China Construction Bank, one of the most active stocks of the day, closed up 3.3 percent. CCB is one of six banks among the top 10 stocks which have the lowest 2010 forecast price earnings ratios.
Australia Slips on Flood Fears
Australian stocks closed weaker on Friday after lower commodity prices dragged miners lower while concerns about the economic impact of severe floods in Queensland state added to the negative sentiment.
While other major Asian markets were higher, Australian stocks have floundered with volumes thin in post-holiday trade this week although stronger industrials and consumer stocks cushioned some of the blow on Friday.
Global miner Rio Tinto , which has mining operations affected by the flooding, fell 1.8 percent while BHP Billiton declined 1.2 percent.
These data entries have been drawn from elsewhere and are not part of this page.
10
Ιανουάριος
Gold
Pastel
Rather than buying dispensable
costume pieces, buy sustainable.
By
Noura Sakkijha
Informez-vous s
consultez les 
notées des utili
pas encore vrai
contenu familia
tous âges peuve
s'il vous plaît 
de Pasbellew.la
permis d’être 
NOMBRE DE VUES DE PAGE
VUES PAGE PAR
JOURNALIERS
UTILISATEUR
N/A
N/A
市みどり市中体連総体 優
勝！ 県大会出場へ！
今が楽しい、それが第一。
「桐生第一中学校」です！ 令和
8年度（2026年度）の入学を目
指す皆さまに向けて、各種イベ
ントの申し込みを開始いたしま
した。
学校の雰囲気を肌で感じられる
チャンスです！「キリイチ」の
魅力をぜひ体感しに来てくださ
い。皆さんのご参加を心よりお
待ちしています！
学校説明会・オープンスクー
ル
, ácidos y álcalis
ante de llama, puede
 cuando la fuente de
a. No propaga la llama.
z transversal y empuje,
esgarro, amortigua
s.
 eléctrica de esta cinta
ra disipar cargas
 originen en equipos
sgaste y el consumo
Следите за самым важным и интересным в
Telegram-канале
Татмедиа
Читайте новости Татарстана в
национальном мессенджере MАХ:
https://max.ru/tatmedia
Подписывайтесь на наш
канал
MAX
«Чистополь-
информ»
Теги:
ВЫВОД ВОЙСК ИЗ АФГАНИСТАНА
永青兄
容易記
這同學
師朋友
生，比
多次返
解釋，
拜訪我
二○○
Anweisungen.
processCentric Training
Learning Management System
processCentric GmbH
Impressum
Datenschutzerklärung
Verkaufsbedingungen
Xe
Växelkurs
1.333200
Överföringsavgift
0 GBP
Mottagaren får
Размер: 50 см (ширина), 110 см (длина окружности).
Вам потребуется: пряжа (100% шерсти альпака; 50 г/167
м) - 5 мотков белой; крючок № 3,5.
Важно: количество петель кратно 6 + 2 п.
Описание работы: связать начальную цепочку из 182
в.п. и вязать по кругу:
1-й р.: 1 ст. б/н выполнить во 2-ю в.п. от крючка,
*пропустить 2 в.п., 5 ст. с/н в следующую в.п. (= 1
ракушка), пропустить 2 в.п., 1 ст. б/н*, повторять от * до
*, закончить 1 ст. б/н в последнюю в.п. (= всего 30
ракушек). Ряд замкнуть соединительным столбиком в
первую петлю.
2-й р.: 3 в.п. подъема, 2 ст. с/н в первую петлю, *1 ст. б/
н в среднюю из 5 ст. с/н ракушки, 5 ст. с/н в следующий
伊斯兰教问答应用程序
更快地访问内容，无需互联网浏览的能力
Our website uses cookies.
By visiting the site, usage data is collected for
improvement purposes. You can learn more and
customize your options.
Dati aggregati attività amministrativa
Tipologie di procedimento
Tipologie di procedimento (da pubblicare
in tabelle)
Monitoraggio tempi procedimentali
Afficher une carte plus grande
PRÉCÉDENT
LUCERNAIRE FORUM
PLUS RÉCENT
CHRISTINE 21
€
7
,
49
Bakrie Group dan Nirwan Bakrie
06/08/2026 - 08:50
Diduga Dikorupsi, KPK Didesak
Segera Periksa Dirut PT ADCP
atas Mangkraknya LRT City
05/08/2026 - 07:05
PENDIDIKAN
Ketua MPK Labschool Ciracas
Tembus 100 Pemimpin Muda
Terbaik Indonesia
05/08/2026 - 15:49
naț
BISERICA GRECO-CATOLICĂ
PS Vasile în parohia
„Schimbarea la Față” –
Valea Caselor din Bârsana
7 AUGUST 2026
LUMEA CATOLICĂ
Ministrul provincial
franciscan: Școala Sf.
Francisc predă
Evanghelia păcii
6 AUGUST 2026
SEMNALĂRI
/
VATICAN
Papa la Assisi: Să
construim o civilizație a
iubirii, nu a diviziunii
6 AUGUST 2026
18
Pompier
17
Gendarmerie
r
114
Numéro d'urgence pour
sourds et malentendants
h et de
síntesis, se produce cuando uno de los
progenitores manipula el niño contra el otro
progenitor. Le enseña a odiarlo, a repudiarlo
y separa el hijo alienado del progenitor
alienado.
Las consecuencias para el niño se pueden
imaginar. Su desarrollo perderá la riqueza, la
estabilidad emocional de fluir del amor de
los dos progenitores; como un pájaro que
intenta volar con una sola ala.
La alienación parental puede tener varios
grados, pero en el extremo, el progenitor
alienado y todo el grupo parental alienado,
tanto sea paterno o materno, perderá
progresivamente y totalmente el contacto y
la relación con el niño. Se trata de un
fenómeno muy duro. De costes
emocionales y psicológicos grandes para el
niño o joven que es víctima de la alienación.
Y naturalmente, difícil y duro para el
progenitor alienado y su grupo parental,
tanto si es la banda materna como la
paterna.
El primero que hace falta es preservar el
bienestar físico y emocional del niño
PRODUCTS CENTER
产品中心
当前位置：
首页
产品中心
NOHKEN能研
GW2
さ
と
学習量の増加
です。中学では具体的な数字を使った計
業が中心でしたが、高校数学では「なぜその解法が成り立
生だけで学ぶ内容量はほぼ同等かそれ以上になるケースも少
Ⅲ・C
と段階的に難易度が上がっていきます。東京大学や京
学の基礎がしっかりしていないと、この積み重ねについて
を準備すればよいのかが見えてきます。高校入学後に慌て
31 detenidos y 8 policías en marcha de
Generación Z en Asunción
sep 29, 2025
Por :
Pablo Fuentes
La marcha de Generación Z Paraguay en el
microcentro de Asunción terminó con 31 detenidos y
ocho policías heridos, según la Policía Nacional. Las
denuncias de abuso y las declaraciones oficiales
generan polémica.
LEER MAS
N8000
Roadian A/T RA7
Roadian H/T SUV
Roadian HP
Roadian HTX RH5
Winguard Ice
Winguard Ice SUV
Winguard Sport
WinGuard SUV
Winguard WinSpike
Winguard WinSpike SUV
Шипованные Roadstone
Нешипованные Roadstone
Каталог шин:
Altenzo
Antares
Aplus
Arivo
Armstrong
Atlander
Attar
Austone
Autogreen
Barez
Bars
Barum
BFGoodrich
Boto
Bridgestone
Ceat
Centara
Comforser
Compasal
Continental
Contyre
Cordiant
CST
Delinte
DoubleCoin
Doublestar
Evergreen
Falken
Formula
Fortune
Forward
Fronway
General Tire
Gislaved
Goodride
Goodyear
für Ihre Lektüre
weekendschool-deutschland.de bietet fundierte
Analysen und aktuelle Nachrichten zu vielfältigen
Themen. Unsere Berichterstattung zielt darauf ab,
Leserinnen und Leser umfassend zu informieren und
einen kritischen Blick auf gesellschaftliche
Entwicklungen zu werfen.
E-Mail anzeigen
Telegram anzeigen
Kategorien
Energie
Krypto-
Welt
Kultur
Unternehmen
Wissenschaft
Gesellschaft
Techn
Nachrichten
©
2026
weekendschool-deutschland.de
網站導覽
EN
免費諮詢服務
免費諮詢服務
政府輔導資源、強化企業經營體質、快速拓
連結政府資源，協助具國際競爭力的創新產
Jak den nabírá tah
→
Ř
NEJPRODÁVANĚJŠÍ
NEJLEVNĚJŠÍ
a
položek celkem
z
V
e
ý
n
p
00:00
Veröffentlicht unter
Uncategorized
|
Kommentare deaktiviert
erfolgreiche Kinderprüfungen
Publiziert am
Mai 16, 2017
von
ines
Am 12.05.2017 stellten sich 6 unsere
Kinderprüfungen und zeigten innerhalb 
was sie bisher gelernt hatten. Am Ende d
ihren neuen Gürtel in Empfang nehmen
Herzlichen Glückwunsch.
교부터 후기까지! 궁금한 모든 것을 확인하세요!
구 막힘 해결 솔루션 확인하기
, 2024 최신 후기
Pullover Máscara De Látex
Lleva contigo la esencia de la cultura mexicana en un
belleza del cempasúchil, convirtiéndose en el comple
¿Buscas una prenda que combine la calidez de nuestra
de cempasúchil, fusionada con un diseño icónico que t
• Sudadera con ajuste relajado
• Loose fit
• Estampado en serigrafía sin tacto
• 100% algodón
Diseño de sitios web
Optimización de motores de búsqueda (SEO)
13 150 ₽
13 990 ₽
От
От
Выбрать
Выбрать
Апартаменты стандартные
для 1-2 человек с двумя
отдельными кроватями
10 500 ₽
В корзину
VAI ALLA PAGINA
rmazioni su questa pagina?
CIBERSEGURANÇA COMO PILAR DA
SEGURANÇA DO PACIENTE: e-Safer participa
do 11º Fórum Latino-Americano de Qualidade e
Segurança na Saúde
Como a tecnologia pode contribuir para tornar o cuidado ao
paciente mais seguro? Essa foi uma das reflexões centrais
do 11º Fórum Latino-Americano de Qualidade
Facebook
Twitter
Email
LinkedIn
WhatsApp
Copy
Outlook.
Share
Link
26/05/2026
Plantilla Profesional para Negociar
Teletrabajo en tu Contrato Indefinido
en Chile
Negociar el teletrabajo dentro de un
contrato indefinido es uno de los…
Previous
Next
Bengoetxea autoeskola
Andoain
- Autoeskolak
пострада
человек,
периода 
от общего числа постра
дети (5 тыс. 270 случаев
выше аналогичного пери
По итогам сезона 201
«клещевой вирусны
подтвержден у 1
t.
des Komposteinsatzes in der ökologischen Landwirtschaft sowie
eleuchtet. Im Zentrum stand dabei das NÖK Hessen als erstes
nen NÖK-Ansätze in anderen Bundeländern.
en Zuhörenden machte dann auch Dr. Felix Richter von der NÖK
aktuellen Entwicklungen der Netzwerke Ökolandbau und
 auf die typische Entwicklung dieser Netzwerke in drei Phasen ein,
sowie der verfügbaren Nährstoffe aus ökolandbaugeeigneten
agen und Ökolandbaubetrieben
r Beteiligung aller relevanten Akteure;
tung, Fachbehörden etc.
Australia's coal industry is expected to face months of disruptions as reports emerged Friday of key rail and road links being washed away by flooding which was a major influence on the local market this week amid estimates the nation's economy could take a $5 billion hit.
Shares in miners affected by the floods have been hit although some brokers believe rising coal prices could benefit some stocks. Shares in Coal of Africa , which does not have exposure to the flood-stricken region, rose 8.9 percent to A$1.71.
Coal haulage firm QR National initially fell 1.1 percent on local media reports that damage to its infrastructure from the flooding would significantly impact its earnings. The stock later recovered to trade 1.9 percent higher at A$2.71, outperforming the wider market.
Cockatoo Coal shares fell 4.0 percent after it said it expected production at a Queensland mine to be delayed several weeks.
Australian stock market operator ASX made clear on Friday it expected miners and other flood-affected companies to make prompt disclosures to investors about the impact on their operations. So far, only a very few miners have issued detailed updates on the flood impacts.
The benchmark S&P/ASX 200 index closed 19.983 points lower at 4,705.0.
Consumer and industrial stocks cushioned the losses. Building products group CSR rose 3.6 percent after announcing details of a special dividend as it returns A$800 million to shareholders.
Australian rare earths miner Lynas Corp fell 7.5 percent to A$1.915 following substantial gains in the stock since China cut its export quotas for rare earth minerals late last year. Rare earths explorer Arafura fell 7.5 percent.
Singapore's Straits Times Index fell 0.56 percent while the KL Composite rose 0.2 percent.
Shares of Singapore's Kim Eng Holdings surged as much 13 percent on Friday after Malaysia's largest lender Maybank offered to buy the stockbroker for $1.4 billion.